Financial remedy proceedings, in which the court is asked to decide the divorce settlement, will by their nature involve the disclosure of details of the parties’ financial arrangements. Such matters are normally of course kept private, but a recent decision by a High Court judge may mean that privacy in financial remedy proceedings may no longer be the norm.
The judgments in important financial remedy cases may be published. When this happens, the parties may request the court to ‘anonymise’ the judgment by removing their names, thereby keeping their financial affairs private.
And in recent times the court has usually agreed to the judgment being anonymised. It has been calculated that this has occurred in about three-quarters of all published judgments over the last twenty years or so.
But last November High Court judge Mr Justice Mostyn, who regularly hears financial remedy cases, indicated that in future his ‘default position’ would be not to anonymise his financial remedy judgments, save that any children involved would continue to be granted anonymity.
Mr Justice Mostyn went on to say that: “Derogation from this principle will need to be distinctly justified by reference to specific facts, rather than by reliance on generalisations.” In other words, the mere fact that a financial remedies judgment may contain private and sensitive matters does not of itself justify anonymisation.

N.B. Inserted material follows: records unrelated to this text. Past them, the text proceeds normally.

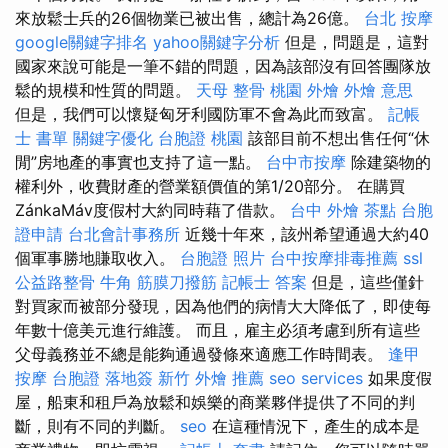
來放鬆士兵的26個物業已被出售，總計為26億。
台北 按摩
google關鍵字排名
yahoo關鍵字分析
但是，問題是，這對
國家來說可能是一筆不錯的問題，因為該部沒有回答團隊放
鬆的規模和性質的問題。
天母 整骨
桃園 外燴
外燴 意思
但是，我們可以懷疑匈牙利國防軍不會為此而致富。
記帳
士 書單
關鍵字優化
台胞證 桃園
該部目前不想出售任何“休
閒”房地產的事實也支持了這一點。
台中市按摩
除建築物的
權利外，收費財產的營業額價值的第1/20部分。 在購買
ZánkaMáv度假村大約同時藉了借款。
台中 外燴 茶點
台胞
證申請
台北會計事務所
近幾十年來，該州希望通過大約40
個軍事勝地賺取收入。
台胞證 照片
台中按摩排毒推薦
ssl
公益路整骨
牛角 筋膜刀撥筋
記帳士 答案
但是，這些僅針
對買家而被部分發現，因為他們的病情大大降低了，即使每
年數十億美元進行維護。 而且，雇主必須考慮到所有這些
父母義務並不總是能夠通過發條來適應工作時間表。
逢甲
按摩
台胞證 落地簽
新竹 外燴 推薦
seo services
如果度假
屋，船東和租戶為放鬆和娛樂的商業夥伴提供了不同的判
斷，則有不同的判斷。
seo
在這種情況下，產生的成本是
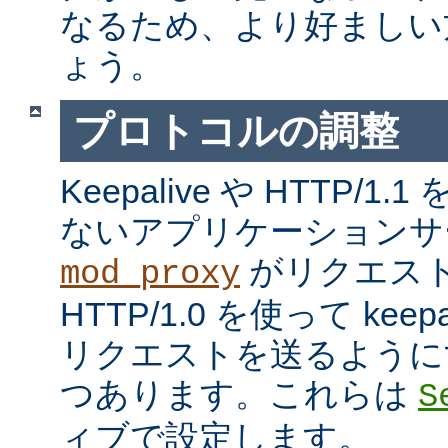
なるため、より好ましい
ょう。
プロトコルの調整
Keepalive や HTTP/
ないアプリケーションサ
がリクエス
mod_proxy
HTTP/1.0 を使って kee
リクエストを送るように
つあります。これらは
S
ィブで設定します。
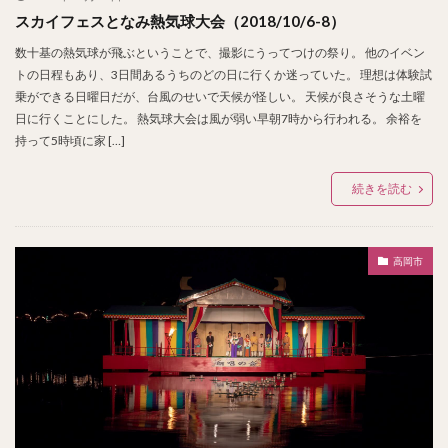
スカイフェスとなみ熱気球大会（2018/10/6-8）
数十基の熱気球が飛ぶということで、撮影にうってつけの祭り。 他のイベン
トの日程もあり、3日間あるうちのどの日に行くか迷っていた。 理想は体験試
乗ができる日曜日だが、台風のせいで天候が怪しい。 天候が良さそうな土曜
日に行くことにした。 熱気球大会は風が弱い早朝7時から行われる。 余裕を
持って5時頃に家 […]
続きを読む
高岡市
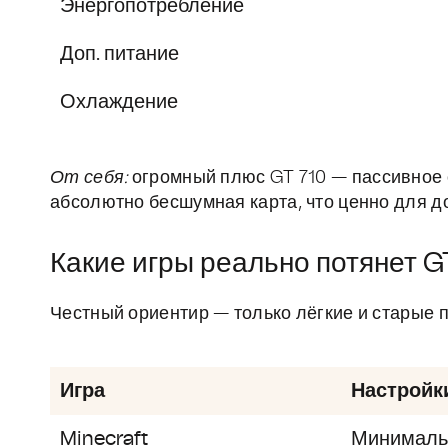
Энергопотребление
Доп. питание
Охлаждение
От себя:
огромный плюс GT 710 — пассивное 
абсолютно бесшумная карта, что ценно для 
Какие игры реально потянет G
Честный ориентир — только лёгкие и старые 
Игра
Настройк
Minecraft
Минималь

This decision has led to an on-going debate as to whether this should be the default position for all judges, in all cases.
The former President of the Family Division Sir James Munby has indicated his support for Mr Justice Mostyn’s position. He has said that anonymisation must be a matter of principle, not sentiment – it is not as if the right of the parties in a financial remedy case to respect for their private life is somehow qualitatively different from that of the parties in, say, a family dispute about the ownership of a company or the distribution of an estate. Many types of civil litigation involve intrusion into the parties’ private lives, yet judgments in those cases are almost invariably given without anonymisation.
However, an eminent QC has argued against this being the ‘default position’. He points out that a litigant’s right to respect for their privacy is an important right, enshrined by statute (i.e. the Human Rights Act). They have a reasonable expectation that their private information, obtained under compulsion, will not be made public.
However, that right to privacy, he says, must be balanced against the principles of open justice and freedom of expression. He accepts that the practice of routinely anonymising financial remedy judgments without conducting that balancing exercise seems to be unlawful.
In many cases, he states, “the long-established practice of anonymisation will, in fact, strike the right balance between the competing interests. In other cases, anonymisation may not be appropriate, but that is not to say that private information should not be protected in some other way, for example, by [removing sensitive information from] a judgment. Unless there are special circumstances, it would not generally be a proportionate judgment to give no effect whatsoever to the litigants’ right to respect for their privacy.”
In short, he argues that the court must approach the decision as to whether to anonymise a judgment without there being a presumption either way, whether in favour of open justice, or in favour of privacy. This would obviously likely result in many more cases being anonymised than under Mr Justice Mostyn’s ‘default position’.
Keep it out of court
Quite where all of this will lead remains to be seen. If your case goes before Mr Justice Mostyn it appears that your privacy may not be respected, but whether other judges will follow his lead is not at all clear.
What is clear, however, is that the best way to ensure that your financial affairs are kept private is to keep your case out of court.